• [Supplied records]:
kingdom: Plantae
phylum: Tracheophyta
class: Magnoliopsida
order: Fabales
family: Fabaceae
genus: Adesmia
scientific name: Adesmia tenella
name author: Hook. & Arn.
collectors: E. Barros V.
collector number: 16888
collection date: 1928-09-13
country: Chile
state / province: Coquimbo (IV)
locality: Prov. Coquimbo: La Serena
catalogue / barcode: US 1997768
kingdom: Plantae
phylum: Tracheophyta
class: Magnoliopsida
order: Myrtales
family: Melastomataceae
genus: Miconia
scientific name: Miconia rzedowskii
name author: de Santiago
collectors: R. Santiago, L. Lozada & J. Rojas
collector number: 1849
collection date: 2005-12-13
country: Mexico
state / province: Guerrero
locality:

• [Work to do]: Extract every line of the entries above that contains the word "number", and copy each one in full.

• [Output below]:
collector number: 16888
collector number: 1849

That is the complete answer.